— START Excerpted passage —

Inspiration
This project started from a simple “what if”: a serious spec-ops time-travel mission that secretly runs like a reality show. Cameras in the trees, producers watching every move, and soldiers who only realise they’re being filmed when it’s almost too late. We wanted the tension of dinosaurs and tactical ops, plus the horror of discovering you were entertainment all along.
What it does
The story follows an elite team dropped into the Cretaceous under a strict mission protocol.
Objectives seem clear—until the squad notices hidden optics in the jungle, strange angles in the trees, and patterns that feel staged.
They realise:
- the environment is filled with disguised cameras and drones,
- every “choice” is being recorded and escalated,
- someone expects them not to come back.
How we built it
We outlined the core beats: drop, first anomaly, discovery of the cameras, protocol turning hostile, and the decision to break out instead of play along.
For visuals we used AI image tools to design:
- the squad (gear, silhouettes, face variety),
- prehistoric terrain and predators,
- camouflaged devices and structures hidden in foliage.
Challenges we ran into
- Keeping the team, their gear and weapons consistent across different AI models.
- Making the Cretaceous environment feel dense and alive without losing clarity in 9:16.
- Showing the hidden “show” layer visually (cameras, lenses, strange angles) without over-explaining it.
- Balancing creature action, gunfire and comms so it stays readable on a phone screen.
Accomplishments that we're proud of
- We built a clear hook and twist: the moment the squad notices they’re being watched and decides to stop following the script.

— END Excerpted passage —

* Tasks to perform *
(1) List the core story beats that the project description says were outlined.
(2) Return everything in the project description from "Inspiration" down to "entertainment all along.".
(3) Condense the project description's paragraph beginning "This project started from a simple" into two or three shorter sentences that keep its main points.
Rely on the project description alone.

— START Supplied material —

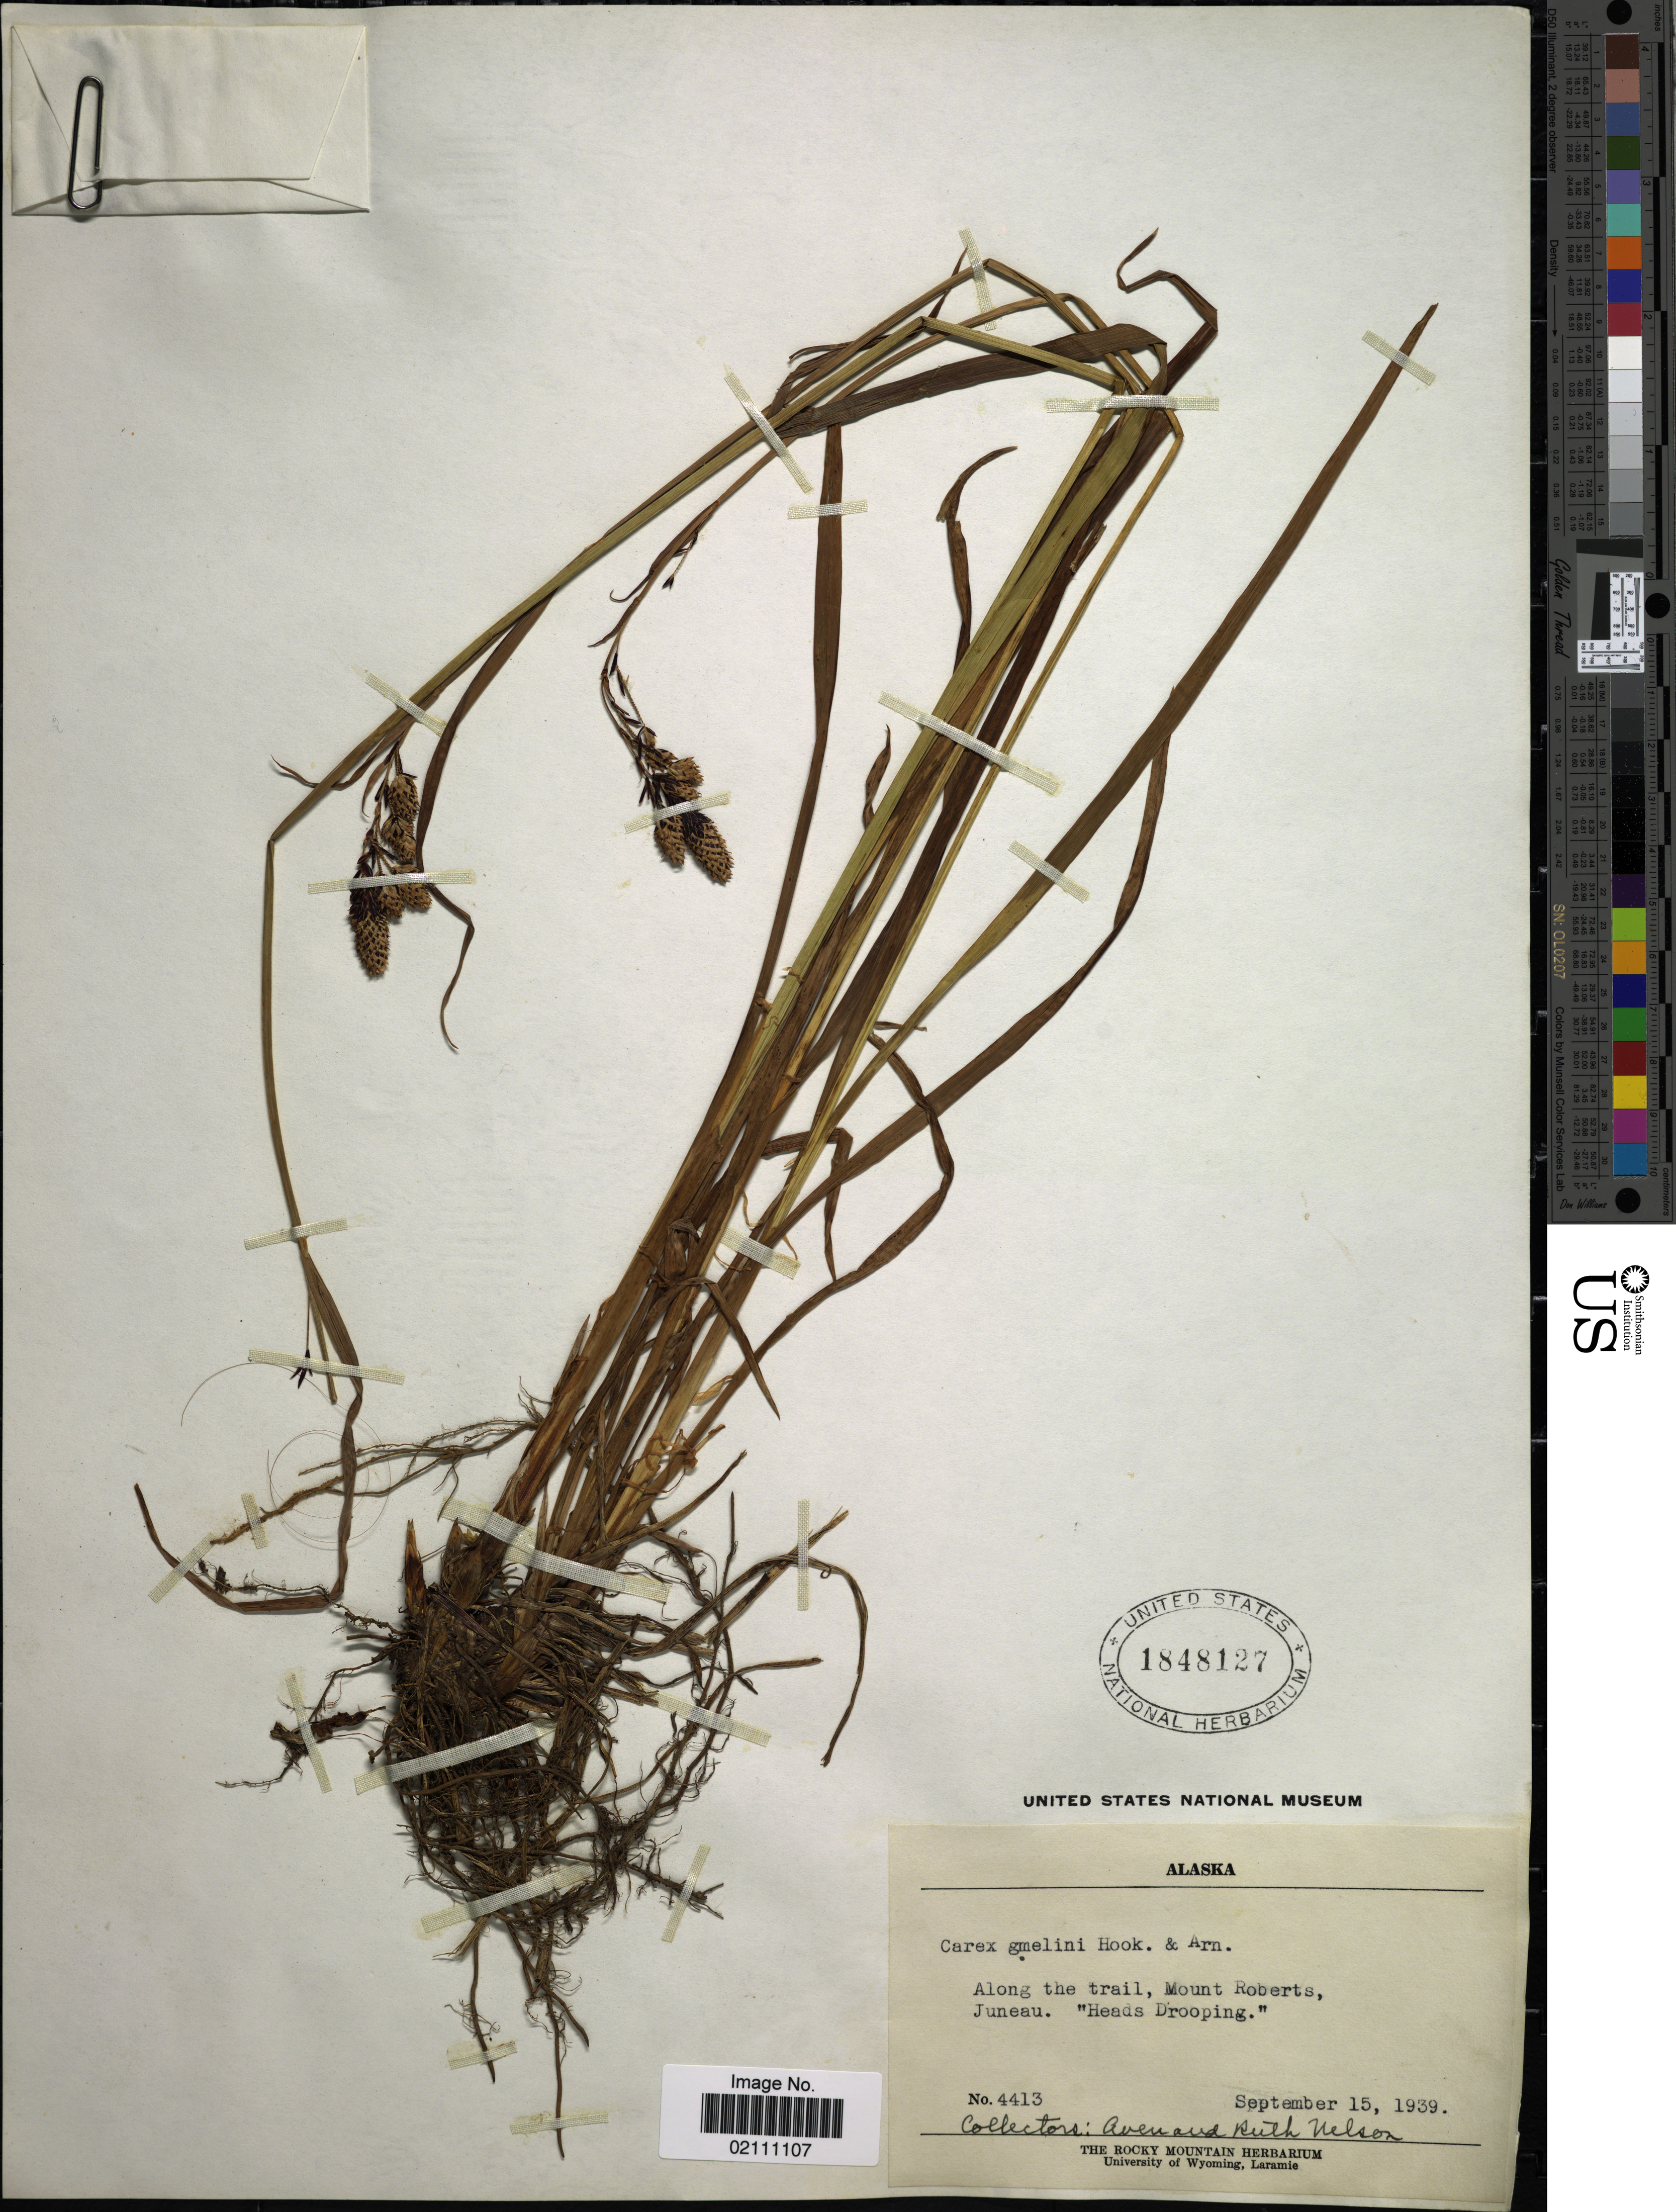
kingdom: Plantae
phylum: Tracheophyta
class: Liliopsida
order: Poales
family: Cyperaceae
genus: Carex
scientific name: Carex gmelinii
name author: Hook. & Arn.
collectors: A. Nelson & R. A. Nelson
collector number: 4413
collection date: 1939-09-15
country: United States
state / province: Alaska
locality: Along the trail, Mount Roberts, Juneau, "Heads Drooping"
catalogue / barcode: US 1848127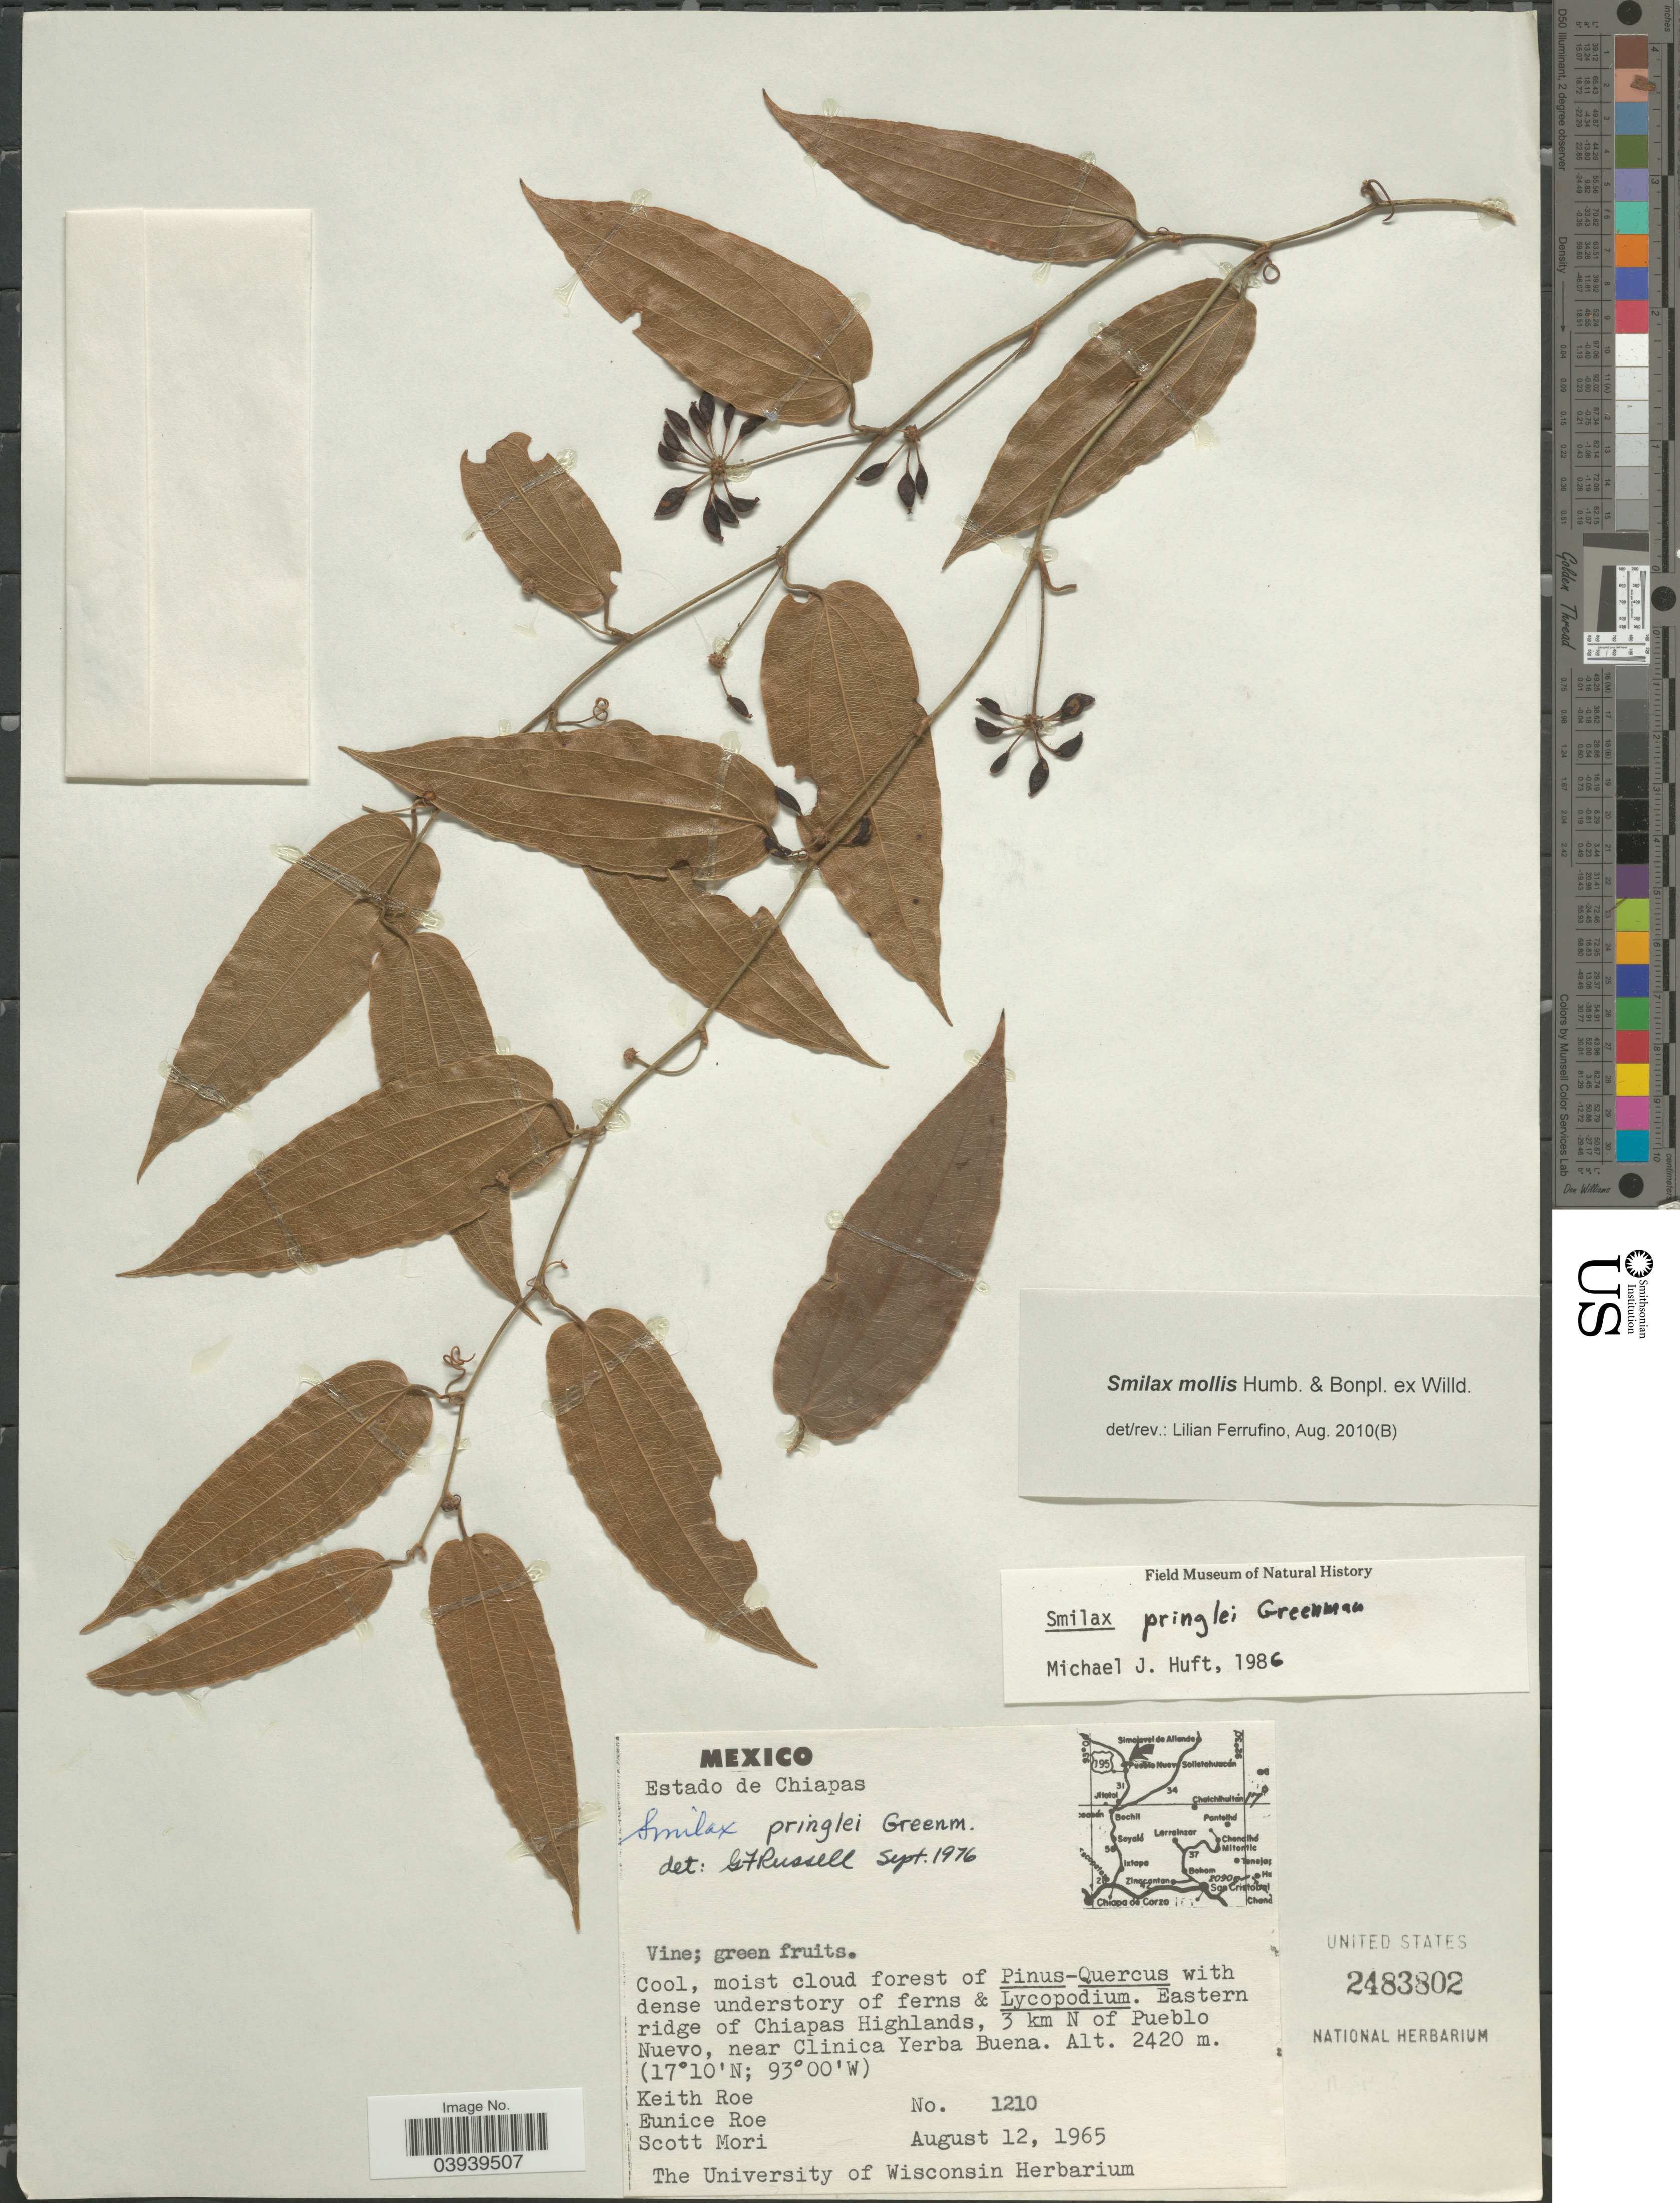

— END Supplied material —

* Expected results *
(1)
- Drop
- First anomaly
- Discovery of the cameras
- Protocol turning hostile
- The decision to break out instead of play along

(2)
Inspiration
This project started from a simple “what if”: a serious spec-ops time-travel mission that secretly runs like a reality show. Cameras in the trees, producers watching every move, and soldiers who only realise they’re being filmed when it’s almost too late. We wanted the tension of dinosaurs and tactical ops, plus the horror of discovering you were entertainment all along.

(3) The project grew from the idea of a serious spec-ops time-travel mission that is secretly a reality show, with hidden cameras and watching producers. Its soldiers realize they are being filmed only when it is almost too late. The goal was to combine the tension of dinosaurs and tactical ops with the horror of learning they had been entertainment all along.